Sadece biraz eğlenmeyecek miydik?
Dünya bunun için değil miydi, tüm bu yaygara, kaos ve kargaşa ne için?
Ortaya maskeler hangi ara çıktı ve parti ne zaman bitti?
Peki kendi yarattığı dünyada kendi oyununu kuran Tanrı bizi sevebilir mi gerçekten?
Filmde Joker’in oyunculuğu için ise birçok yerde gözlerim doldu ama ben bir filmi bütününden ayırt ederek izleyemiyorum sanırım.
Diğerleri ise zaten sadece kendi hissedişim.
Velhasıl insan garip bir mâhluk ve bu gariplik bitmez.
Yaşarken ölüme çare arar meselâ, oysaki yaşamaya çare bulmak gerekir.
Ölümün kendisi zaten çaredir.
Bir yerde okumuştum böyle diyordu, çok hoşuma gitmişti.
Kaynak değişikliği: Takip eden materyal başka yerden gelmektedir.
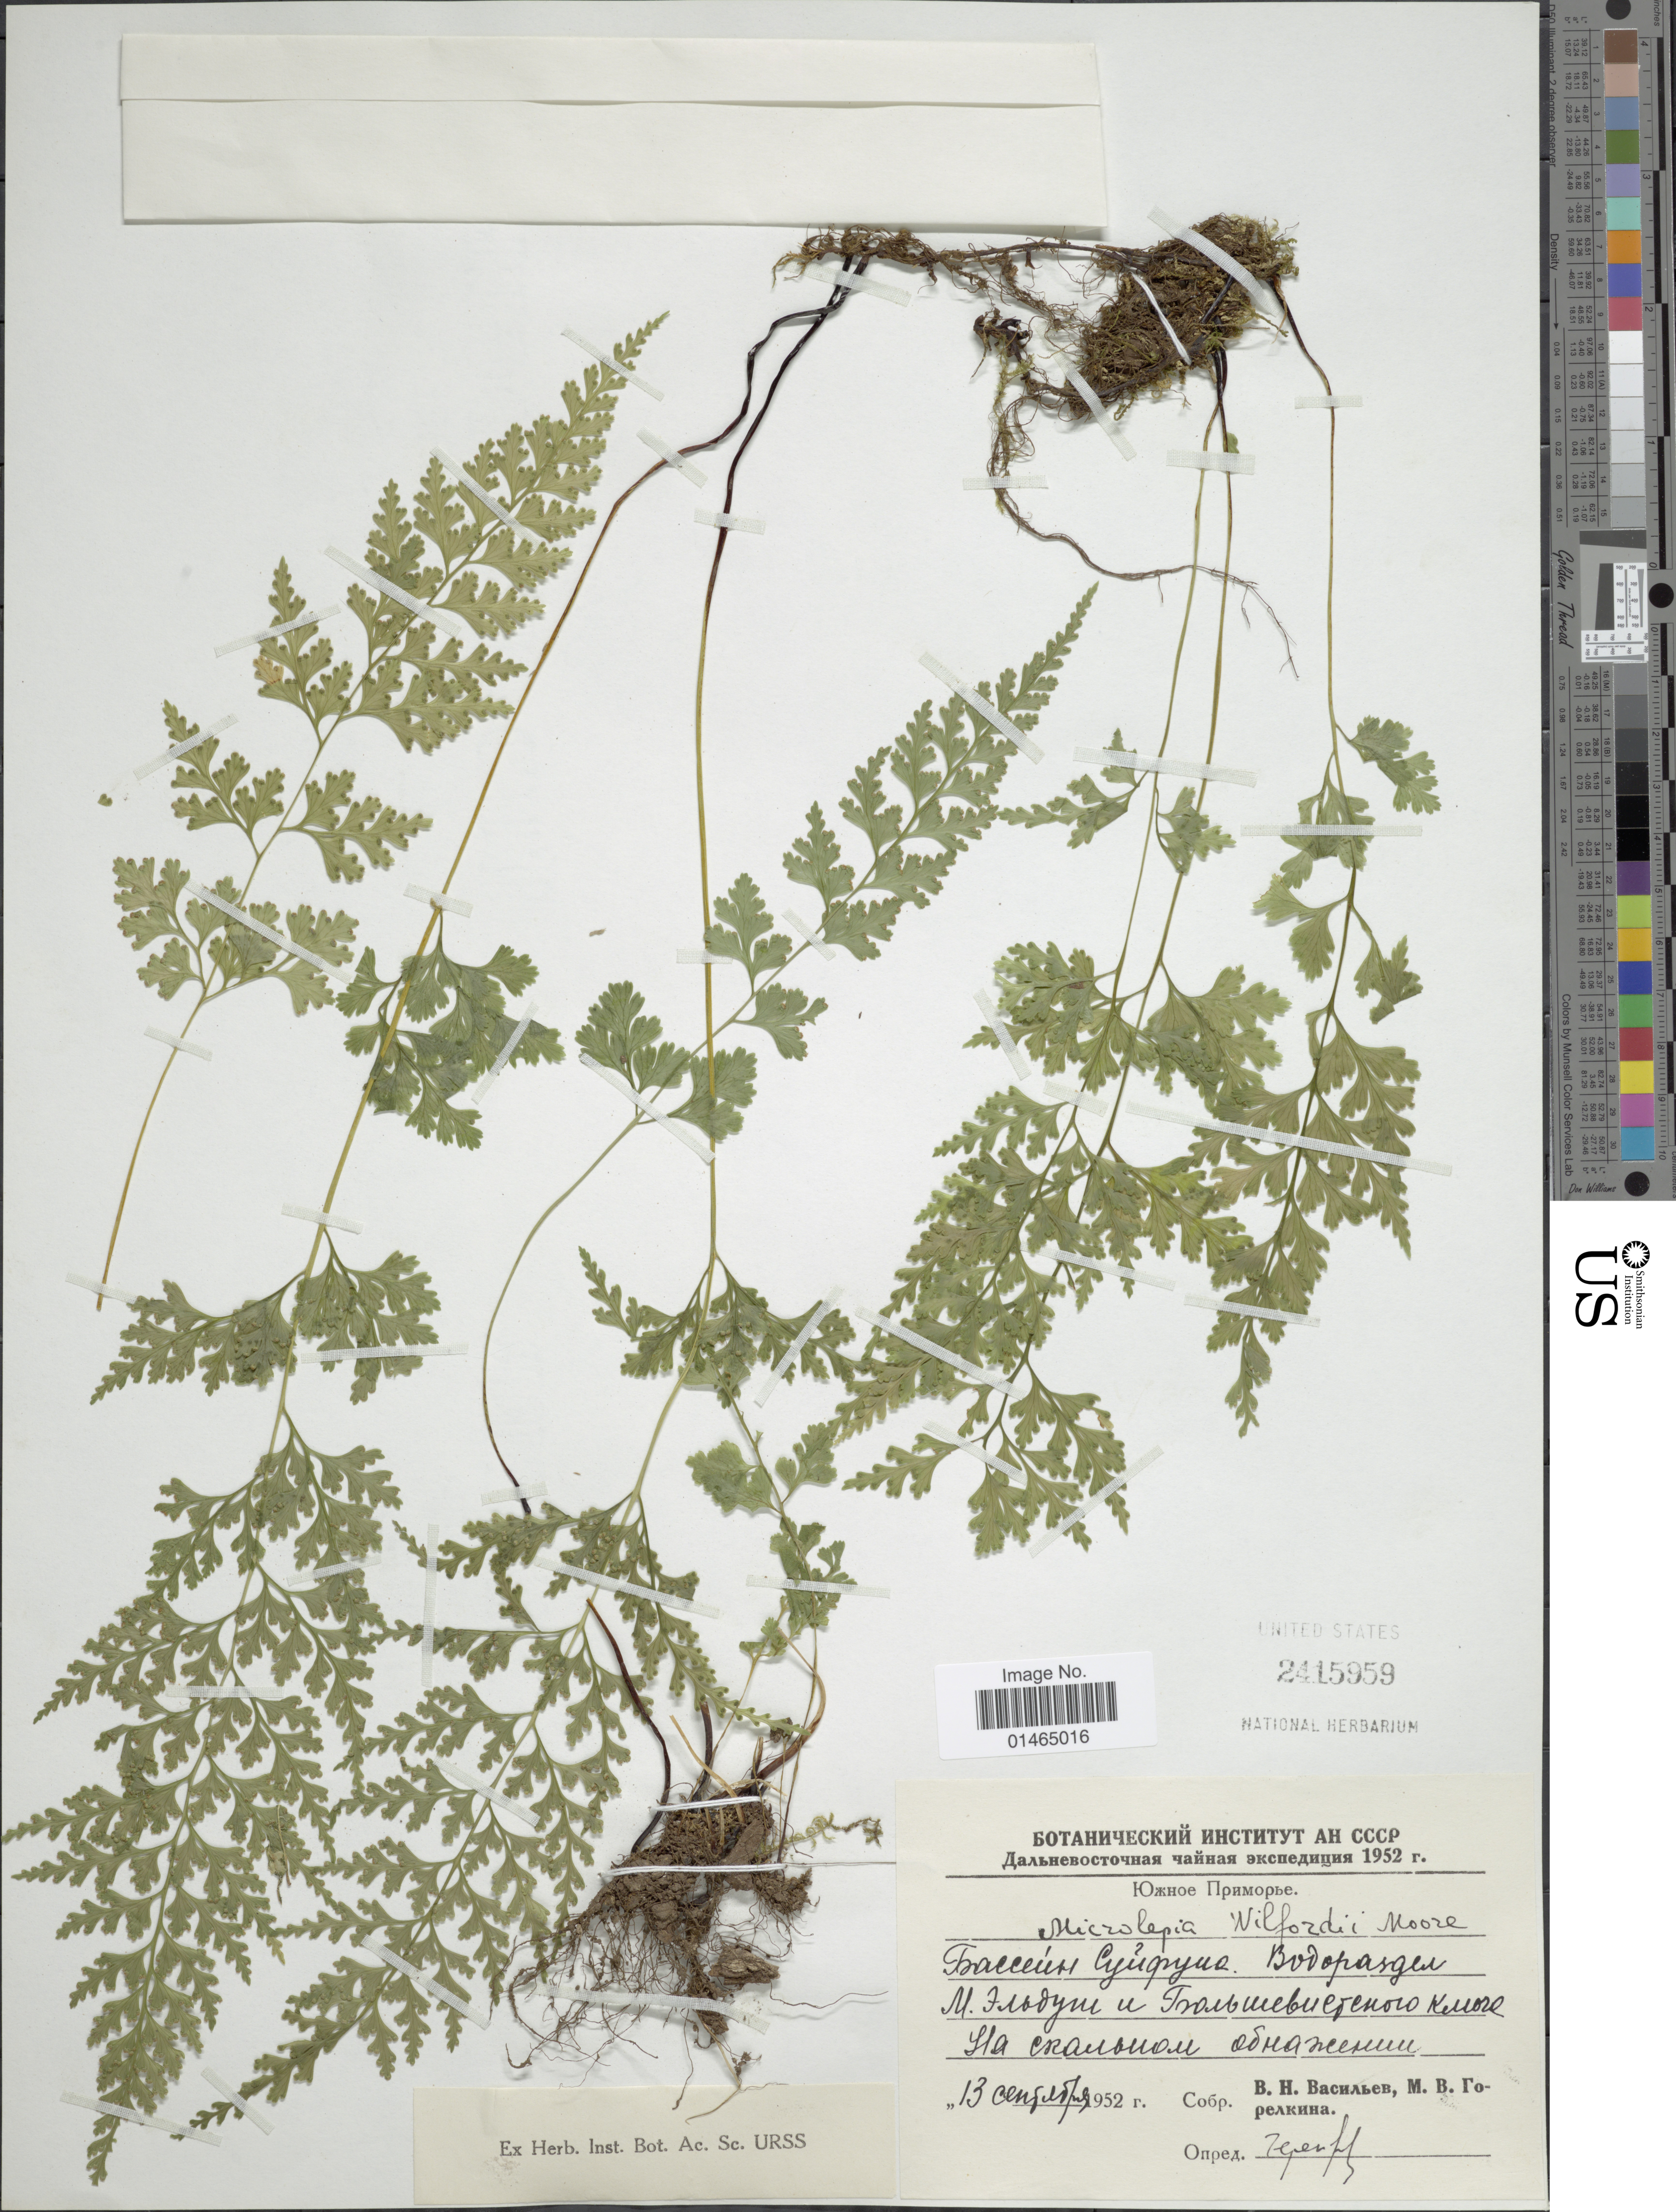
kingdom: Plantae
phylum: Tracheophyta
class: Polypodiopsida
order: Polypodiales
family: Dennstaedtiaceae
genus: Dennstaedtia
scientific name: Dennstaedtia wilfordii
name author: (T. Moore) Christ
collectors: V. Vasilev & M. Gorelkina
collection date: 1952-09-13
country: Russian Federation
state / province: Primorsky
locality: Basin of Suifun river.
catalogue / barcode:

Savruluyor işte insan, çok konuşması da bu yüzden…
Konuşursa ölümü yenecekmiş gibi…
Sessizliği farketmek, aradaki boşluklarda dinlenmek, sükûnete sarılmak filan ne hoş şeyler.
Ben hep hayatları izler ve bakarım.
İnsan nazar değecek bir yaşamı olduğunu düşünüp, bir gizlilik içerisinde yaşar birçok şeyi.
Kendisini bu kadar önemli zannetmesi de bir acayip değil midir?
Yemekte yan masaya bir lâf atsan karı- kocanın hayatını darmadağın edebilirsin meselâ.
Büyük bir ciddiyet içerisinde yenilen yemekler, asık suratlı ve aslında o tatili hiç istemeyen çocuklar, sevişmeyeli uzun zaman olmuş çiftler, can sıkıntısından neye saldıracağını bilemeyen tuhaf ifadeli yüzler.
Olmazsa olmaz Allah’ım emri aile tatilleri.
Taştan kilisede yakılan mumlar, edilen dualar.
Ağaçlara bağlanan adaklar, yapılan meditasyon vb…
Çare arıyor işte insan kendisine.
Çare arıyor insan yaşamaya evet.
Kimisi müritler buluyor onunla rahatlıyor.
Aramak için yollarda mı olmalı?
Benim bulduğum çare bu.
Ben de elbette savruluyorum herkes gibi.
Yok nihilist değilim.
Kafam karışık tabii herkes kadar…
E insan öyledir zaten.
Sadece dışarı vurmaz kimisi.
Joker’e, bana düşündürdüklerinden dolayı ‘sâde bir tebessüm’ ile teşekkür edeyim ve bu gece sona ersin.